In MIKE SHE, the calculation of 2D overland flow can become a very time consuming part of the simulation. So, you need to be very careful when setting up your model to minimize the calculation of overland flow between cells when it is unnecessary.
Detailed information on Overland Flow, the coupling between MIKE Hydro River and MIKE SHE and the overbank spilling options, and ways to optimize the calculation of overland flow can be found in the chapters:
· Working with Overland Flow and Ponding- User Guide (V1 p. 483)
· Working with Rivers and Streams - User Guide (V1 p. 519)
The Manning M is equivalent to the Stickler roughness coefficient, the use of which is described in Overland Flow - Technical Reference (V1 p. 459).
The Manning M is the inverse of the more conventional Manning’s n. The value of n is typically in the range of 0.01 (smooth channels) to 0.10 (thickly vegetated channels). This corresponds to values of M between 100 and 10, respectively. Generally, lower values of Manning’s M are used for overland flow compared to channel flow.
If you don’t want to simulate overland flow in an area, a Manning’s M of 0 will disable overland flow. However, this will also prevent overland flow from entering into the cell.
Detention Storage is used to limit the amount of water that can flow over the ground surface. The depth of ponded water must exceed the detention storage before water will flow as sheet flow to the adjacent cell. For example, if the detention storage is set equal to 2mm, then the depth of water on the surface must exceed 2mm before it will be able to flow as overland flow. This is equivalent to the trapping of surface water in small ponds or depressions within a grid cell.
If you have static ponded water in an area and you do not want to calculate overland flow between adjacent cells (can be slow), then you can set the detention storage to a value greater than the depth of ponding.
Water trapped in detention storage continues to be available for infiltration to the unsaturated zone and to evapotranspiration.
Initial and Boundary Conditions
In most cases it is best to start your simulation with a dry surface and let the depressions fill up during a run in period. However, if you have significant wetlands or lakes this may not be feasible. However, be aware that stagnant ponded water in wetlands may be a significant source of numerical instabilities or long run times.
The outer boundary condition for overland flow is a specified head, based on the initial water depth in the outer cells of the model domain. Normally, the initial depth of water in a model is zero. During the simulation, the water depth on the boundary can increase and the flow will discharge across the boundary. However, if a non-zero value is used on the boundary, then water will flow into the model as long as the internal water level is lower than the boundary water depth. The boundary will act as an infinite source of water.

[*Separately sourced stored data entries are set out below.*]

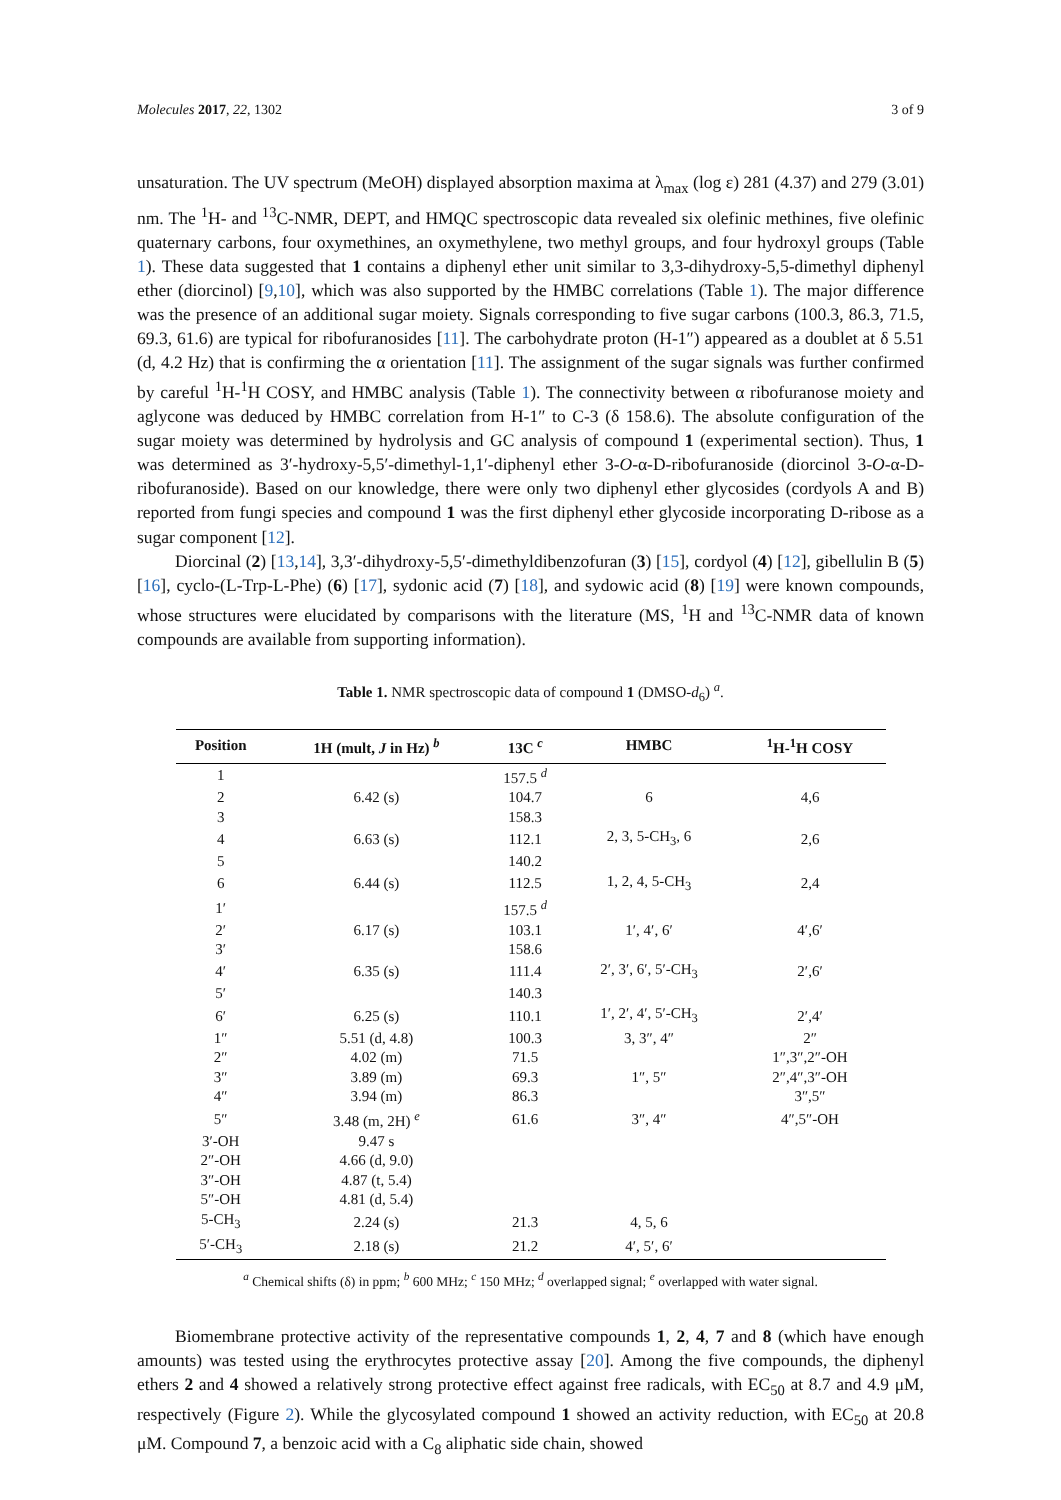Molecules 2017, 22, 1302 3 of 9
unsaturation. The UV spectrum (MeOH) displayed absorption maxima at λ<sub>max</sub> (log ε) 281 (4.37) and 279 (3.01) nm. The <sup>1</sup>H- and <sup>13</sup>C-NMR, DEPT, and HMQC spectroscopic data revealed six olefinic methines, five olefinic quaternary carbons, four oxymethines, an oxymethylene, two methyl groups, and four hydroxyl groups (Table 1). These data suggested that 1 contains a diphenyl ether unit similar to 3,3-dihydroxy-5,5-dimethyl diphenyl ether (diorcinol) [9,10], which was also supported by the HMBC correlations (Table 1). The major difference was the presence of an additional sugar moiety. Signals corresponding to five sugar carbons (100.3, 86.3, 71.5, 69.3, 61.6) are typical for ribofuranosides [11]. The carbohydrate proton (H-1″) appeared as a doublet at δ 5.51 (d, 4.2 Hz) that is confirming the α orientation [11]. The assignment of the sugar signals was further confirmed by careful <sup>1</sup>H-<sup>1</sup>H COSY, and HMBC analysis (Table 1). The connectivity between α ribofuranose moiety and aglycone was deduced by HMBC correlation from H-1″ to C-3 (δ 158.6). The absolute configuration of the sugar moiety was determined by hydrolysis and GC analysis of compound 1 (experimental section). Thus, 1 was determined as 3′-hydroxy-5,5′-dimethyl-1,1′-diphenyl ether 3-O-α-D-ribofuranoside (diorcinol 3-O-α-D-ribofuranoside). Based on our knowledge, there were only two diphenyl ether glycosides (cordyols A and B) reported from fungi species and compound 1 was the first diphenyl ether glycoside incorporating D-ribose as a sugar component [12].
Diorcinal (2) [13,14], 3,3′-dihydroxy-5,5′-dimethyldibenzofuran (3) [15], cordyol (4) [12], gibellulin B (5) [16], cyclo-(L-Trp-L-Phe) (6) [17], sydonic acid (7) [18], and sydowic acid (8) [19] were known compounds, whose structures were elucidated by comparisons with the literature (MS, <sup>1</sup>H and <sup>13</sup>C-NMR data of known compounds are available from supporting information).
Table 1. NMR spectroscopic data of compound 1 (DMSO-d<sub>6</sub>) <sup>a</sup>.
| Position | 1H (mult, J in Hz) <sup>b</sup> | 13C <sup>c</sup> | HMBC | <sup>1</sup>H-<sup>1</sup>H COSY |
| --- | --- | --- | --- | --- |
| 1 | | 157.5 <sup>d</sup> | | |
| 2 | 6.42 (s) | 104.7 | 6 | 4,6 |
| 3 | | 158.3 | | |
| 4 | 6.63 (s) | 112.1 | 2, 3, 5-CH<sub>3</sub>, 6 | 2,6 |
| 5 | | 140.2 | | |
| 6 | 6.44 (s) | 112.5 | 1, 2, 4, 5-CH<sub>3</sub> | 2,4 |
| 1′ | | 157.5 <sup>d</sup> | | |
| 2′ | 6.17 (s) | 103.1 | 1′, 4′, 6′ | 4′,6′ |
| 3′ | | 158.6 | | |
| 4′ | 6.35 (s) | 111.4 | 2′, 3′, 6′, 5′-CH<sub>3</sub> | 2′,6′ |
| 5′ | | 140.3 | | |
| 6′ | 6.25 (s) | 110.1 | 1′, 2′, 4′, 5′-CH<sub>3</sub> | 2′,4′ |
| 1″ | 5.51 (d, 4.8) | 100.3 | 3, 3″, 4″ | 2″ |
| 2″ | 4.02 (m) | 71.5 | | 1″,3″,2″-OH |
| 3″ | 3.89 (m) | 69.3 | 1″, 5″ | 2″,4″,3″-OH |
| 4″ | 3.94 (m) | 86.3 | | 3″,5″ |
| 5″ | 3.48 (m, 2H) <sup>e</sup> | 61.6 | 3″, 4″ | 4″,5″-OH |
| 3′-OH | 9.47 s | | | |
| 2″-OH | 4.66 (d, 9.0) | | | |
| 3″-OH | 4.87 (t, 5.4) | | | |
| 5″-OH | 4.81 (d, 5.4) | | | |
| 5-CH<sub>3</sub> | 2.24 (s) | 21.3 | 4, 5, 6 | |
| 5′-CH<sub>3</sub> | 2.18 (s) | 21.2 | 4′, 5′, 6′ | |
<sup>a</sup> Chemical shifts (δ) in ppm; <sup>b</sup> 600 MHz; <sup>c</sup> 150 MHz; <sup>d</sup> overlapped signal; <sup>e</sup> overlapped with water signal.
Biomembrane protective activity of the representative compounds 1, 2, 4, 7 and 8 (which have enough amounts) was tested using the erythrocytes protective assay [20]. Among the five compounds, the diphenyl ethers 2 and 4 showed a relatively strong protective effect against free radicals, with EC<sub>50</sub> at 8.7 and 4.9 μM, respectively (Figure 2). While the glycosylated compound 1 showed an activity reduction, with EC<sub>50</sub> at 20.8 μM. Compound 7, a benzoic acid with a C<sub>8</sub> aliphatic side chain, showed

If you need to specify time varying overland flow boundary conditions, you can use the Extra Parameter option Time-varying Overland Flow Boundary Conditions (V1 p. 740).
Separated flow areas
The Separated Flow Areas (V1 p. 273) are typically used to prevent overland flow from flowing between cells that are separated by topographic features, such as dikes, that cannot be resolved within a the grid cell.
If you define the separated flow areas along the intersection of the inner and outer boundary areas, MIKE SHE will keep all overland flow inside of the model - making the boundary a no-flow boundary for overland flow.